### Assignment 1. Download "Citeseer" graph.
Questions: Construct GCN model by using dropping_path technique for node classification task

In [2]:
from torch_geometric.datasets import Planetoid
import torch_geometric.transforms as T
from torch_geometric.utils import subgraph

# Load Cora dataset
dataset = Planetoid(root='.', name='Citeseer', transform=T.NormalizeFeatures())
data = dataset[0]
edge_index  = data.edge_index

In [3]:
from typing import List, Optional, Tuple, Union
from torch import Tensor
from torch_geometric.utils.num_nodes import maybe_num_nodes

# Function to extract the k-hop subgraph around a given node or set of nodes
def k_hop_subgraph(
    node_idx: Union[int, List[int], Tensor],  # The target node(s)
    num_hops: int,  # The number of hops k
    edge_index: Tensor,  # The edge indices
    relabel_nodes: bool = False,  # Whether to relabel nodes to a contiguous range
    num_nodes: Optional[int] = None,  # The number of nodes in the graph
    flow: str = 'source_to_target',  # The flow direction ('source_to_target' or 'target_to_source')
    directed: bool = False,  # Whether the graph is directed
) -> Tuple[Tensor, Tensor, Tensor, Tensor]:  # Returns the subgraph, edge indices, inverse mapping, and edge mask

    # Determine the number of nodes if not provided
    num_nodes = maybe_num_nodes(edge_index, num_nodes)
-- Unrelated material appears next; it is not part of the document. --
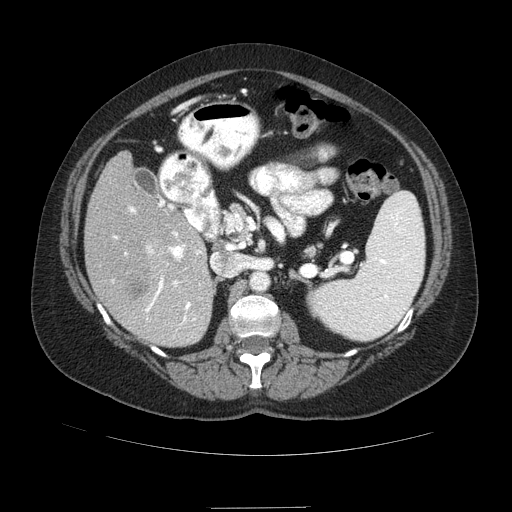
Contrast-enhanced abdominal CT (liver protocol), one axial slice; slice 41 of 89 in the series (ordered by position); 120 kVp; soft-tissue window (W 400 / L 40 HU); 2.5 mm slice thickness; 512 × 512 image matrix, field of view 400 × 400 mm. From the clinical record (not read from this slice): diagnosis: hepatocellular carcinoma (patient treated with transarterial chemoembolisation; whether this scan precedes or follows treatment is not stated here); TNM stage (as recorded): Stage-IIIB; Child-Pugh class: A; tumour nodularity: multinodular.
Structures marked on this image (semi-automatic segmentation, software-assisted and operator-edited):
- liver parenchyma outside the tumour (the mass and vessels are separate outlines, so this box may not span the whole liver): bounding box <84,152,214,346> (left, top, right, bottom; pixels)
- mass: <123,280,148,299>
- portal vein: <112,199,201,327>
    # Ensure the flow direction is valid
    assert flow in ['source_to_target', 'target_to_source']
    if flow == 'target_to_source':
        row, col = edge_index
    else:
        col, row = edge_index

    # Initialize masks for nodes and edges
    node_mask = row.new_empty(num_nodes, dtype=torch.bool)
    edge_mask = row.new_empty(row.size(0), dtype=torch.bool)

    # Convert node_idx to a tensor if it is not already
    if isinstance(node_idx, (int, list, tuple)):
        node_idx = torch.tensor([node_idx], device=row.device).flatten()
    else:
        node_idx = node_idx.to(row.device)

    # List to store the subsets of nodes at each hop
    subsets = [node_idx]

    # Perform k-hop expansion
    for _ in range(num_hops):
        node_mask.fill_(False)
        node_mask[subsets[-1]] = True
        torch.index_select(node_mask, 0, row, out=edge_mask)
        subsets.append(col[edge_mask])

    # Concatenate all subsets and get unique nodes
    subset, inv = torch.cat(subsets).unique(return_inverse=True)
    inv = inv[:node_idx.numel()]

    # Create a mask for the subset of nodes
    node_mask.fill_(False)
    node_mask[subset] = True

    # If the graph is undirected, update the edge mask
    if not directed:
        edge_mask = node_mask[row] & node_mask[col]

    # Filter the edge index to include only the edges in the subgraph
    edge_index = edge_index[:, edge_mask]

    # Relabel nodes to a contiguous range if specified
    if relabel_nodes:
        node_idx = row.new_full((num_nodes, ), -1)
        node_idx[subset] = torch.arange(subset.size(0), device=row.device)
        edge_index = node_idx[edge_index]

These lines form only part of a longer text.